Não tenho muitas dúvidas de que o governo grego vai conseguir algum alívio da dívida. Uma dívida impagável está sujeita, de qualquer maneira, a uma desvalorização. Mas os credores da Grécia já sofreram duas desvalorizações, a primeira na primavera de 2012 e outra em dezembro do mesmo ano. Infelizmente, esses cortes, embora substanciais, foram muito pequenos, muito tardios e demasiado tóxicos em relação aos seus parâmetros legais e financeiros.

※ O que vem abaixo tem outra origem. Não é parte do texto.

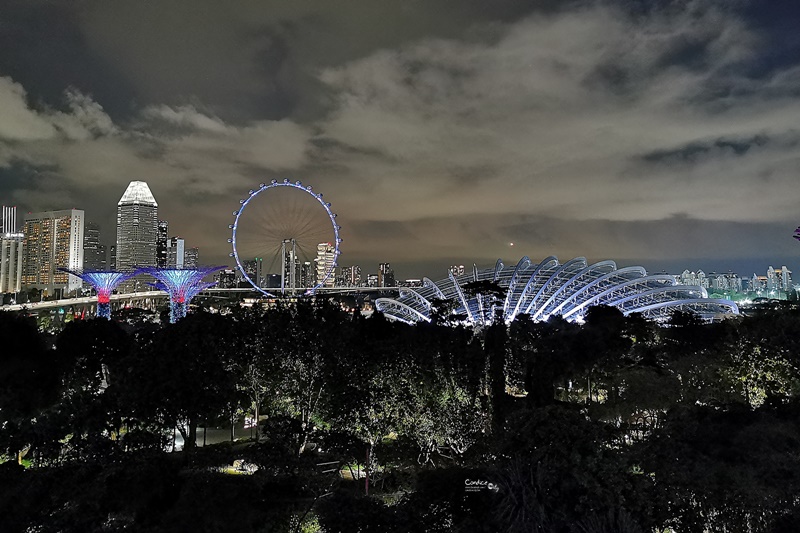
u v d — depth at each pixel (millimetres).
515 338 89375
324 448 51031
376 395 57750
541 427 34688
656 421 46156
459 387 61125
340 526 33531
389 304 149250
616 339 78250
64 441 55562
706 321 117438
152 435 47188
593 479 31688
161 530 33688
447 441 55219
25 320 81938
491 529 31312
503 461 34188
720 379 64312
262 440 68000
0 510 33156
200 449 49906
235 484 36219
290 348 64188
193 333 60594
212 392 55219
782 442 37562
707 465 35188
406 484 50031
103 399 52656
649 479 34969
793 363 62750
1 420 55500
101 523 34094
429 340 72188
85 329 77750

A questão que o governo de Tsipras enfrenta é, portanto, a de saber se o próximo corte vai ser mais terapêutico do que o último. Para ajudar a economia grega a recuperar, o alívio da dívida deve ser, ao mesmo tempo, considerável e uma alavanca para eliminar a maior parte das novas medidas de austeridade, que se limitam a garantir mais uma volta do ciclo dívida-deflação. Mais precisamente, a redução da dívida deve ser acompanhada por uma redução da meta para o superavit primário a médio prazo, dos atuais 3,5% do PIB para não mais de 1,5%. Só isso pode permitir que a economia grega recupere.
Será que uma coisa destas é politicamente possível? Um indício surgiu recentemente num artigo do Financial Times no qual Klaus Regling, chefe do fundo de resgate da Europa, o Mecanismo Europeu de Estabilidade voltou ao mantra da troika de que a Grécia não precisa de um alívio da dívida substancial. Regling pode não ser um personagem importante por direito próprio, mas ele nunca fala fora de tempo nem contradiz o BCE e o governo alemão.
E depois há o FMI, claro, que diz a quem estiver disposto a ouvir que a dívida grega deve ser cortada em cerca de um terço, ou seja, cem mil milhões de euros. Mas se o passado recente servir de exemplo para o futuro próximo, a opinião do FMI sairá vencida.
Isto deixa Tsipras apenas com a sua segunda linha de defesa: o programa "paralelo". A ideia aqui é demonstrar ao eleitorado que o governo pode combinar a capitulação perante a troika com a sua própria agenda de reformas, incluindo ganhos de eficiência e um assalto à oligarquia que pode libertar fundos com a finalidade de diminuir o impacto da austeridade sobre os gregos mais fracos.
Este é um projeto digno. Se o governo conseguir levá-lo a cabo, é uma potencial viragem do jogo.
No entanto, para ser bem-sucedido, o governo terá de matar dois dragões de uma só vez: a incompetência da administração pública da Grécia e o inesgotável engenho de uma oligarquia que sabe como se defender - forjando inclusivamente alianças fortes com a troika.